For most of my life, any interest or belief in consciousness after death was regarded as disgraceful, just a cut above child pornography in respectability. Researchers in these subjects were shunned by their colleagues. Although it was more accepted in the U.K., in the U.S. it used to be the consensual conviction that anyone who was rational and understood science would scoff at the idea of the survival of any consciousness after the heartbeat quits. William James, in the early twentieth century, was an exception: he was interested in mediums and reports of communication with the dead. But when his collected works were published after his death, this part of his research was omitted. It was an embarrassment to what was then the scientific community.

Here is a quote from James: “Our normal consciousness, our rational consciousness as we call it, is but one special kind of consciousness, whilst all about it, parted from it by the filmiest screens, there lie potential forms of consciousness entirely different.”

Creeping into our culture is an increasing openness. In this century, a group of scientists and philosophers met annually for a few years at California’s Esalen Institute to discuss consciousness after death. Henry Stapp, one of our most respected theoretical physicists, was in the group. I don’t know what went on, but I’m guessing that they concluded there is no way to prove either the truth or the falsity of consciousness after death, or any way to explain it. The group disbanded.

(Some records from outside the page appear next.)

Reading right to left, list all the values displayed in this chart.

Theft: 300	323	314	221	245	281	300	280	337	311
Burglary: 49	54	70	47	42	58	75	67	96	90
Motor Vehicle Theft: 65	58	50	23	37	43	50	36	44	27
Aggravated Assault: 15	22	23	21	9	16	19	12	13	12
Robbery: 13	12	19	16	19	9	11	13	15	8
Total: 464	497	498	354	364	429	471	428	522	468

What about the waffle-iron brains of those of us who see and hear people who have died? I think of four possible predisposing factors. One, a growing acceptance in our culture. Two, being an intuitive type. Three, meditation practice. Most of my experiences occurred during or soon after a meditation retreat. Four, the early death of one’s mother. It has been found that both ESP (extrasensory perception) and mediumistic experiences—I lump the two together—seem to happen more often to persons whose mothers died when they were young. I was seven when I lost mine.

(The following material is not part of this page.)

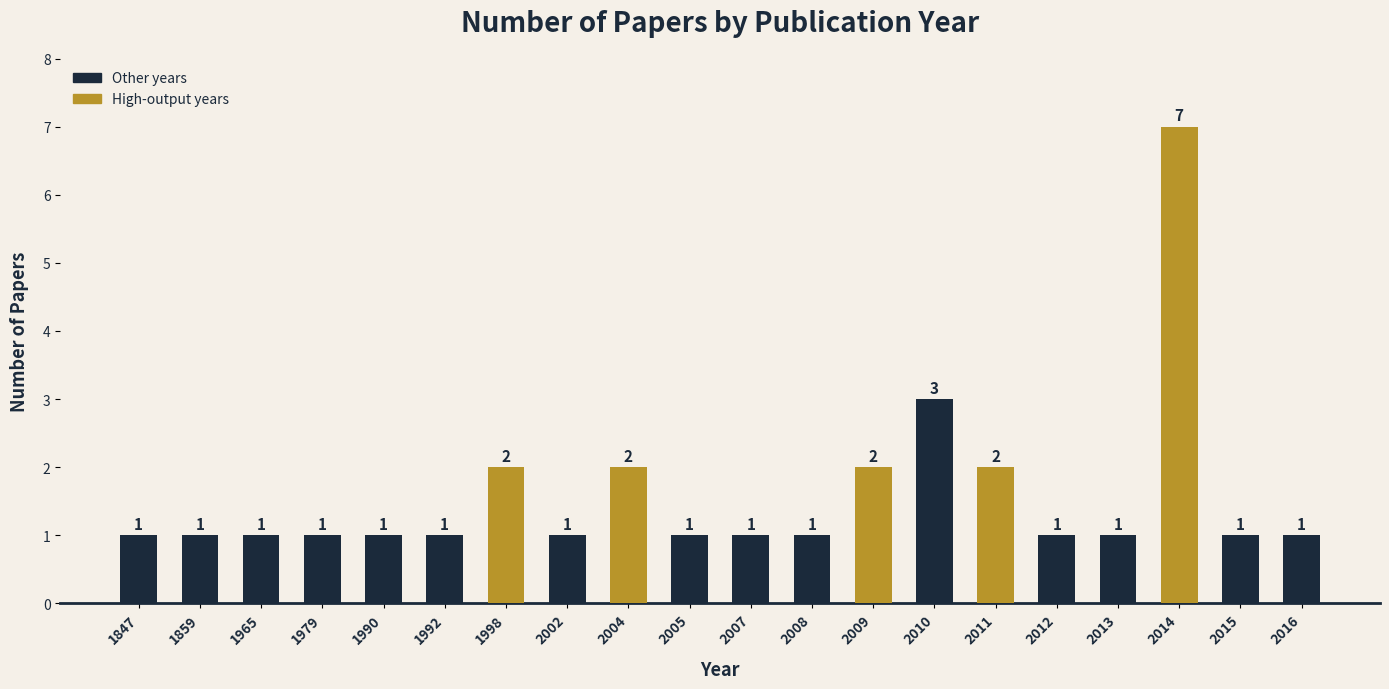

What is the ratio of the value at 1859 to the value at 2013?

1.0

I may have had a visitation from my mother when I was eleven and deeply unhappy, but I didn’t believe in such things then. I knew my father’s conviction that bodily death is the end. I attended some of his lectures and debates, and I also proofread his manuscripts, so I knew his thought pretty well. I didn’t begin to doubt his authority until I was in my teens.

Some scientists studying consciousness say we seem to be no closer to understanding it than ever, that it is a receding horizon. The larger the island of knowledge, the longer the shoreline of what is unknown.

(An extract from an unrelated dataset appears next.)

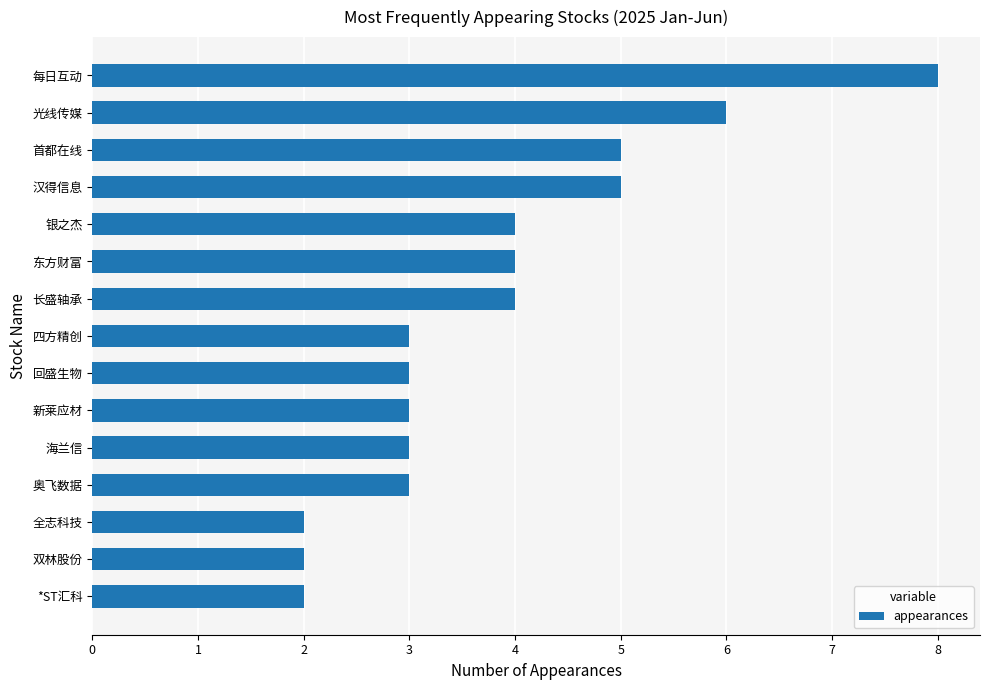

Does the chart contain stacked bars?

No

Now the really big questions. I think of what Zen Buddhists call Big Mind. It’s a mistake to think that each of us possesses a piece of Big Mind; we exist in Big Mind as a fish lives in water.

Is consciousness fundamental? Is consciousness primary and matter secondary? Is it the same as spirit, or the spiritual?

These questions have personal meaning for me. My feeling about death is different now. I think of my friendly death. Not only will I be released from a body that gives me more pain and less pleasure, but I will not be wholly cut off from those I love most. I will be aware and somewhat connected. And—maybe—curiosity and learning will continue. That would be nice.

Because Max’s wife appeared to me, a stranger, Max could accept it as real when Larry told him of her appearance to me. Did his wife know of his grief and figure out how to convince him that her death was not annihilation or the end of their relationship? I think she did know, and she reached out to comfort him in the only way she knew. The import for me is that the cosmology expressed in the Zen calligraphy is right. The universe is not devoid of feeling or caring.

What I feel most powerfully is the vastness of the mystery in which we are born, live, and die.


Kendra Smith, age ninety-five, is a retired psychotherapist living in Berkeley, California. At age fifteen, she was drawn to Buddhism and remains committed to its practice. Her first intensive meditation experiences, along with her husband, Huston Smith, were in Burma and Japan in 1957.